The house was unusually quiet. For the first time in what felt like forever, it was just me and Keziah. My parents had gone on vacation, taking Talia with them. They had asked me to come along, but I refused. I had my own reasons—one big reason, actually.
Keziah was coming over.
Lucky, as expected, didn’t want to go on the vacation either. He hated long road trips, and family vacations bored him. Instead, he had made plans to sleep over at his best friend Wesley’s house. That worked perfectly for me. With Lucky gone, that meant I’d be home alone—with Keziah.
And that’s exactly how I wanted it.
The kitchen was warm, filled with the rich aroma of Indomie noodles and fried eggs—the only meal I knew how to make. At eight years old, my cooking skills were limited, but I was confident in the little I could do. I handled the eggs while Keziah stirred the noodles, her small hands gripping the wooden spoon as she hummed softly.
"Dahlia, you're acting like a real chef," she teased, giggling as she watched me struggle to flip the omelet.
I rolled my eyes. "Don't hate the chef, just enjoy the food."
She laughed, a sound that always made my heart feel light.
Cooking with Keziah was fun. With her, everything felt easy, effortless. I wasn’t thinking about school, about homework, about being the smart kid who always had to be perfect. With Keziah, I could just be me.
Once the food was ready, we sat on the floor of the living room, plates in our laps, watching cartoons. The silence between us was comfortable, but my mind wasn’t.
I had been thinking about something for a long time. Something I didn’t understand yet, but it was there—lingering at the back of my mind.
Without thinking, I blurted it out.
"I like girls."
Keziah stopped chewing and turned to look at me. Her eyebrows pulled together in confusion. "Huh?"
Panic rushed through me. Why did I say that? Did I just ruin everything?
I forced a laugh, waving a hand dismissively. "Never mind."
She shrugged and went back to eating, but I couldn’t focus anymore. I wanted her to know—but not today, Dahlia. Not today.
After dinner, we decided to shower before bed.
I handed her a pair of my pajamas—something I had done so many times before. Sharing clothes, sharing a bathroom—it was nothing new. We were just kids. Puberty hadn’t hit us yet, so there was nothing to feel awkward about.
Or at least, there shouldn’t have been.
But tonight felt different.
Steam curled around us as warm water filled the small bathroom. Keziah stood with her back to me, her skin glistening under the dim light.
"I’ll wash your back, then you can do mine," I said, trying to sound casual.
She nodded. "Okay."
I picked up the sponge, hesitating for just a moment before running it down her back. Her skin was smooth, soft, warm beneath my touch.
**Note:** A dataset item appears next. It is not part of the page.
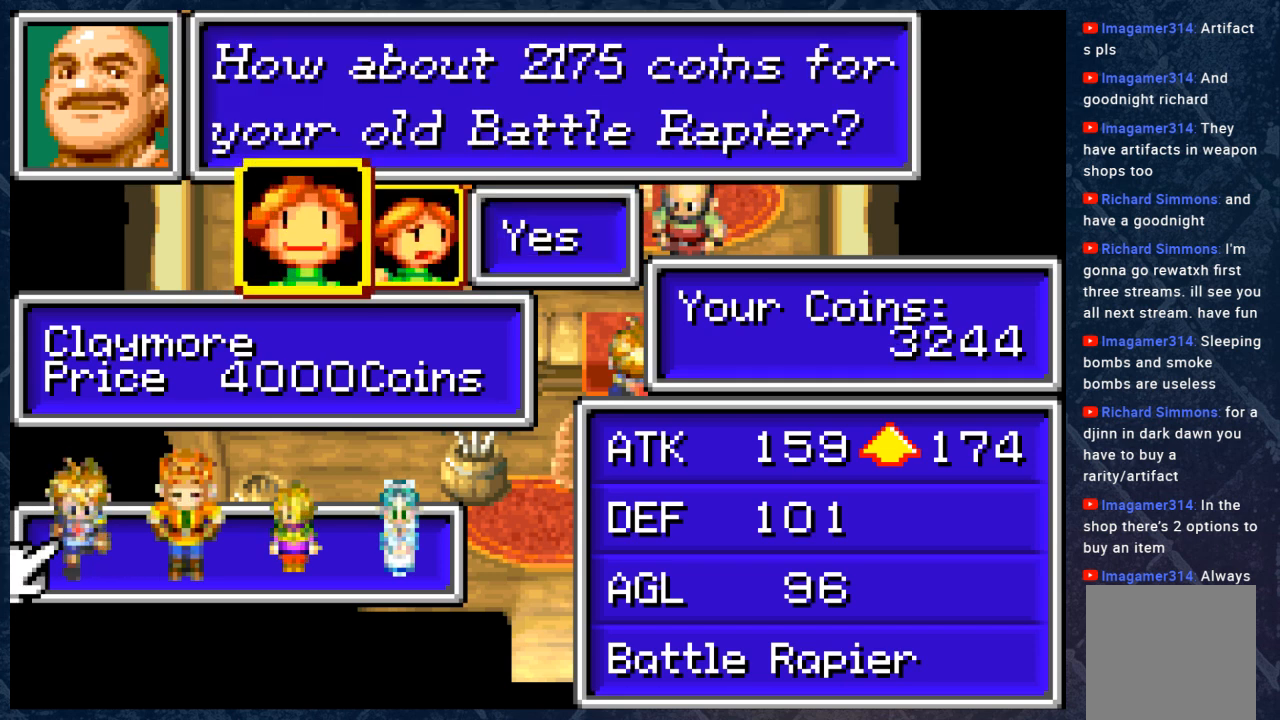
{"buttons": [], "left_stick": "center", "right_stick": "center", "events": []}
I swallowed, forcing my hands to keep moving.
But as I scrubbed, something inside me stirred. A feeling I didn’t understand. A strange flutter in my stomach.
"Stop it, Dahlia."
"But no, I want this."
My heart pounded. I was standing so close to her, closer than I ever had before. She smelled like coconut soap, and her hair was damp, sticking to the side of her neck.
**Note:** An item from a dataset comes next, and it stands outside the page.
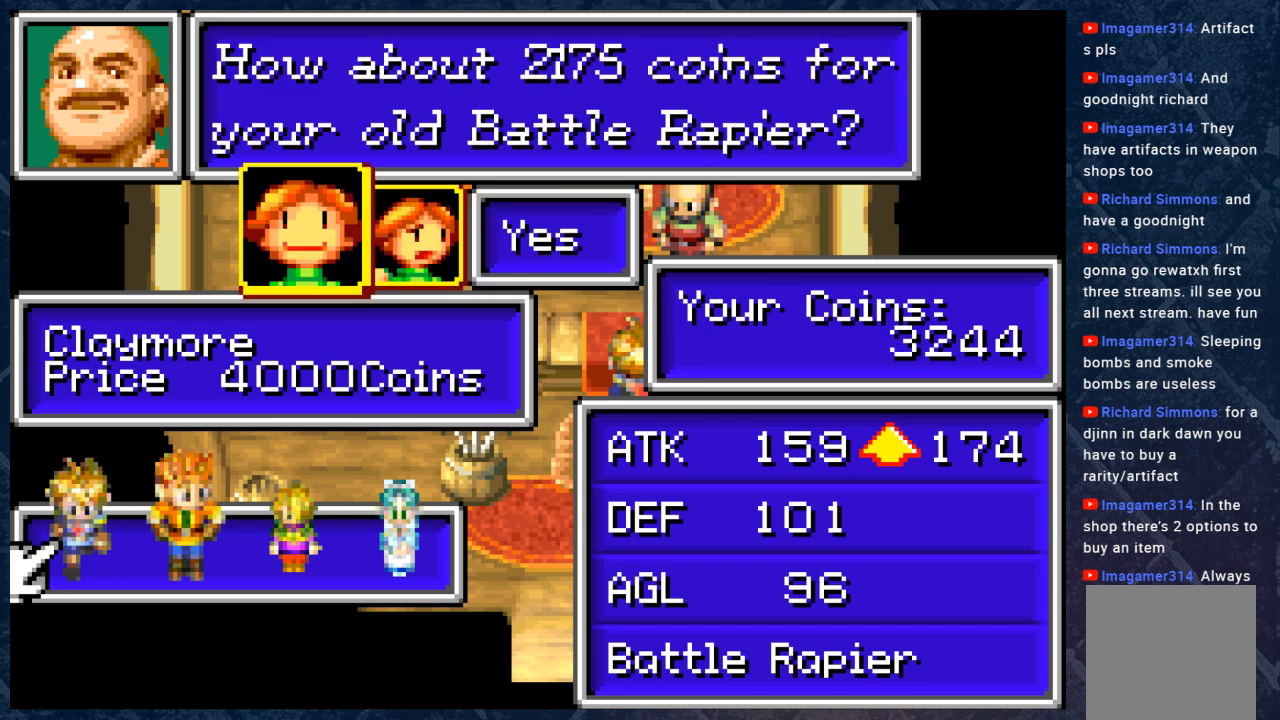
{"buttons": [], "left_stick": "center", "right_stick": "center", "events": []}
She turned her head slightly, her dark eyes meeting mine in the fogged-up mirror.
For a split second, I thought she could see everything—the thoughts, the feelings, the confusion inside me.
A lump formed in my throat.
"Not today, Dahlia."
I quickly pulled away, handing her the sponge. "Your turn."
She smiled, taking it from me, and started washing my back.
Her touch sent tiny shivers down my spine. I hated that I liked it.
To distract myself, I made a joke. "You suck at rinsing off soap."
She laughed, smacking my arm.
That laugh saved me. It pulled me back to reality, reminded me that she was my best friend first.
After we finished, we changed into pajamas and climbed into bed.
The room was dark, except for the soft glow of the nightlight. She fell asleep quickly, her breathing slow and steady beside me.
But I lay awake, staring at the ceiling.
What was happening to me? Was it normal to feel this way?
Would I ever be able to tell her the truth?
Or was this something I had to keep buried forever?